College years are very pivotal years, right? Throughout the same time that you’re just starting to learn about your blackness or where you fit in the larger society, you’re starting to learn about historical context of your roots. You have somebody who you look at and revere as your leader who tells you that there’s something wrong with you. That there’s something unacceptable about the natural things that make you who you are, that there’s something wrong with your person.
I didn’t realize how problematic it was back then. I was young. I didn’t really understand how deep those things went and where they were coming from. I just knew that those were the guidelines that I had to abide by. We’ve got to ask ourselves why a lot more.
When I retired from the NFL, it was the first time that I had really been able to lock into the art studio and not give a damn about what anybody had to say about what I was about to create. Nobody can fine me, nobody can kick me off a team, nobody can tell me I’m relegated to the bench. I can do whatever I want. I just started creating.

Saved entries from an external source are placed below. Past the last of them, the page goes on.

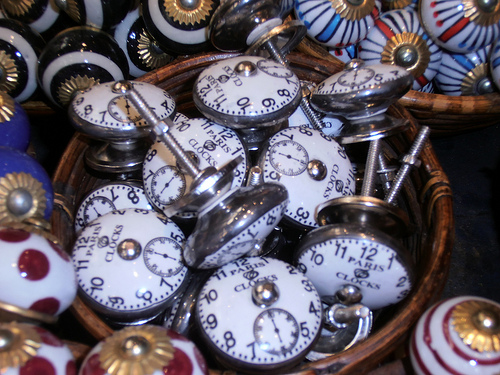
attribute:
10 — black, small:
[202, 285, 219, 304]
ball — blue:
[0, 147, 66, 234]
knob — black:
[187, 167, 302, 273]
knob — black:
[190, 253, 311, 355]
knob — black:
[73, 212, 200, 322]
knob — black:
[40, 32, 127, 97]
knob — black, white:
[324, 61, 427, 180]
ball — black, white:
[33, 21, 132, 117]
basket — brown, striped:
[418, 180, 483, 295]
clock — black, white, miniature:
[181, 46, 321, 143]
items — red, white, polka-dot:
[18, 50, 448, 369]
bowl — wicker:
[33, 33, 467, 372]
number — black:
[300, 301, 318, 336]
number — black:
[202, 312, 227, 334]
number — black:
[150, 271, 179, 290]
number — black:
[72, 256, 89, 272]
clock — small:
[68, 73, 175, 133]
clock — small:
[140, 116, 245, 213]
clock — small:
[259, 120, 353, 223]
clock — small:
[313, 62, 410, 108]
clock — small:
[188, 189, 290, 260]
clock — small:
[300, 227, 410, 307]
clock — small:
[198, 254, 320, 361]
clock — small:
[68, 210, 191, 310]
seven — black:
[241, 338, 265, 361]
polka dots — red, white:
[2, 222, 81, 319]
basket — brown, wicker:
[382, 126, 459, 355]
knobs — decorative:
[179, 103, 394, 288]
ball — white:
[0, 227, 78, 310]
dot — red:
[16, 246, 52, 282]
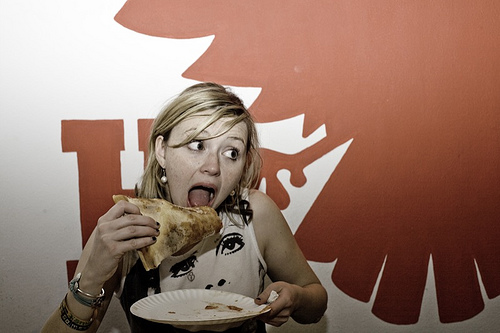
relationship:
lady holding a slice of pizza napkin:
[40, 76, 327, 331] [264, 292, 275, 299]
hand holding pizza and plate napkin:
[256, 271, 302, 326] [264, 292, 275, 299]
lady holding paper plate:
[40, 76, 327, 331] [128, 285, 270, 325]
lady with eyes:
[40, 76, 327, 331] [178, 127, 250, 159]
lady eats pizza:
[40, 76, 327, 331] [108, 195, 232, 271]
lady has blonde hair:
[40, 76, 327, 331] [150, 84, 245, 131]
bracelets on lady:
[66, 271, 115, 310] [40, 76, 327, 331]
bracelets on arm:
[58, 294, 95, 331] [42, 221, 121, 329]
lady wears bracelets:
[40, 76, 327, 331] [58, 294, 95, 331]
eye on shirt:
[172, 257, 194, 277] [118, 182, 270, 331]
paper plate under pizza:
[128, 285, 270, 325] [110, 180, 222, 280]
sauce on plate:
[204, 300, 248, 315] [125, 284, 276, 331]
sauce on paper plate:
[223, 301, 247, 318] [128, 285, 270, 325]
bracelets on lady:
[51, 265, 107, 333] [40, 76, 327, 331]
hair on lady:
[133, 81, 266, 205] [40, 76, 327, 331]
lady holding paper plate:
[40, 76, 327, 331] [128, 286, 275, 330]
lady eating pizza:
[40, 76, 327, 331] [108, 195, 232, 271]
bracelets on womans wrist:
[51, 265, 107, 333] [68, 267, 116, 313]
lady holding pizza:
[40, 76, 327, 331] [108, 195, 232, 271]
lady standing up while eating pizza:
[40, 76, 327, 331] [108, 195, 232, 271]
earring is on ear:
[161, 164, 168, 187] [153, 133, 165, 169]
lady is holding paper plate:
[40, 76, 327, 331] [128, 285, 270, 325]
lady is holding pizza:
[40, 76, 327, 331] [108, 195, 232, 271]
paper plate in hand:
[128, 285, 270, 325] [256, 271, 302, 326]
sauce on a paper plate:
[204, 300, 248, 315] [122, 283, 275, 324]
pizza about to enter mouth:
[108, 195, 232, 271] [180, 181, 222, 208]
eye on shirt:
[214, 232, 246, 257] [97, 181, 269, 330]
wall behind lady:
[2, 5, 472, 325] [40, 76, 327, 331]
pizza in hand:
[108, 195, 232, 271] [85, 198, 160, 283]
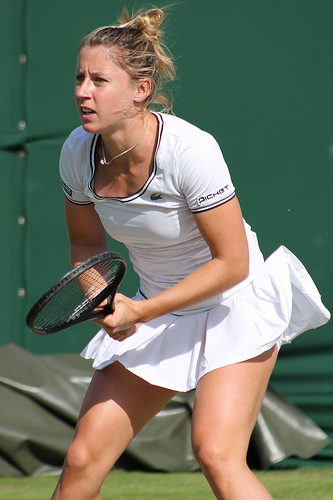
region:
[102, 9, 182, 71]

That was amazing. Between that experience of being able to really have that intimate father time with my children and being able to have that freedom as an artist and as a writer to say what I wanted and do what I wanted, I just got happy again.
My thing now as a father is: Why are you so quick to ask me if my kid plays football? Why not ask me if they’ve gone to a coding camp? With all due respect, it’s because you don’t expect that from my kids. You expect them to dribble a ball, to put a helmet on. There’s a condescending air to that, that always affects us in a way that it doesn’t necessarily affect other communities because you don’t even expect it from us. That’s why my kids are participating in art, in music, in learning another language, before they play in any organized sports. I’m exposing them to the world. If my kids have to play sports to accomplish success, then I failed.
Now I’m teaching at a school in West Baltimore. I was always teaching, even when I was playing. Literally, I was in the league and in OTAs for three days and then coming home for the last two to do my workshops at the end of the school year before they got out, and then having my summer camp that was art- and football-based.